C’est bien possible : que l’on soit ce genre de personnes surtout aptes à se lamenter, quelle que soit l’époque où elles vivent, qui se prennent à rêver du temps précédent. Celui qui est inaccessible… Un peu comme ce penchant qu’on peut avoir de s’intéresser à une femme seulement une fois qu’il est trop tard, qu’il n’y a plus aucune chance : qu’elle a dit non, qu’elle est amourachée d’un autre, ou qu’elle nous a fait part son départ prochain pour un autre continent !

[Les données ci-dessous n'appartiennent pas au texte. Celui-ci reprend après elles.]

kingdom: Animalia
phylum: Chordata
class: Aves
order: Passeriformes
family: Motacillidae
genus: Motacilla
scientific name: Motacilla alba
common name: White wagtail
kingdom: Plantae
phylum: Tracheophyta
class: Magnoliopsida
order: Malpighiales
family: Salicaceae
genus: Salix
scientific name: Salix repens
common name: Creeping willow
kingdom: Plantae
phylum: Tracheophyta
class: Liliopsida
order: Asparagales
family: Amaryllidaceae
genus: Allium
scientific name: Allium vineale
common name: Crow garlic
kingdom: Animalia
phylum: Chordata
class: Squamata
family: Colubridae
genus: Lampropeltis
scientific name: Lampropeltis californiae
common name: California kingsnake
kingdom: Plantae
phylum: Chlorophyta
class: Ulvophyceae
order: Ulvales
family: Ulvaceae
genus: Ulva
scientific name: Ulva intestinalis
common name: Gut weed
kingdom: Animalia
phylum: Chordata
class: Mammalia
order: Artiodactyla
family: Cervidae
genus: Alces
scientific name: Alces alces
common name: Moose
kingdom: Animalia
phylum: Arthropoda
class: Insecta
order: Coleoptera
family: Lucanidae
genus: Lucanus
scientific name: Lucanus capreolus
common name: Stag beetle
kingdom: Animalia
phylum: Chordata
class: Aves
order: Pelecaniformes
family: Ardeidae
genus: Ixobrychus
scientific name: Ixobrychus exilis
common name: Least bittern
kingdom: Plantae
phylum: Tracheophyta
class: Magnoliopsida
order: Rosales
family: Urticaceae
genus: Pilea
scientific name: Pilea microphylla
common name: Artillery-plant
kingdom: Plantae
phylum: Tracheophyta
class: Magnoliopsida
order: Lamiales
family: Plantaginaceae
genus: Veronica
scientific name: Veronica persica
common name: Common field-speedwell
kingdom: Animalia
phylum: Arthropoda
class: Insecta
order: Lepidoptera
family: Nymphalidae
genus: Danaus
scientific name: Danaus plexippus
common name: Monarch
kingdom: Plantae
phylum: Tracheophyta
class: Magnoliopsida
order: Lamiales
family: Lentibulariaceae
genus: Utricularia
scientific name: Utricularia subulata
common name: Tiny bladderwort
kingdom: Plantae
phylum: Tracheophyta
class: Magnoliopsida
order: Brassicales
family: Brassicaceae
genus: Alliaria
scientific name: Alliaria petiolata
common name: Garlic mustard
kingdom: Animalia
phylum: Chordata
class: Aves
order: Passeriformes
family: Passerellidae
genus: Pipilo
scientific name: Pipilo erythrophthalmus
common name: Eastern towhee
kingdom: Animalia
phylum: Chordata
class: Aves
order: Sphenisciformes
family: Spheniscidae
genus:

« C’est toujours quand tu dors que j’ai envie de te parler… »

Chemin privé

Aujourd’hui, le mot « privé » signifie à nos oreilles « c’est à moi ». Un panonceau « chemin privé » sur une clôture, et nous visualisons immédiatement le proprio, gentil bonhomme aspirant à la tranquillité, ne demandant qu’à ce qu’on lui fiche la paix et qu’on n’entre pas chez lui à tout bout de champ, quoi de plus naturel ? « Privé » et nous pensons tout de suite à notre vie et nos données privées, à quoi nous tenons comme à la prunelle de nos yeux. « Privé » inspire l’intimité, la confidentialité.

Mais rappelons-nous l’époque plus lointaine, plus enfantine, où « privé » signifiait la privation. Le mot nous faisait froid dans le dos. Il voulait dire « défendu ». « Pas le droit de passer sous la barrière ». « Danger ». « Privé de dessert » ! « Chemin privé », c’était tout simplement le terrain dont on était exclu, privé.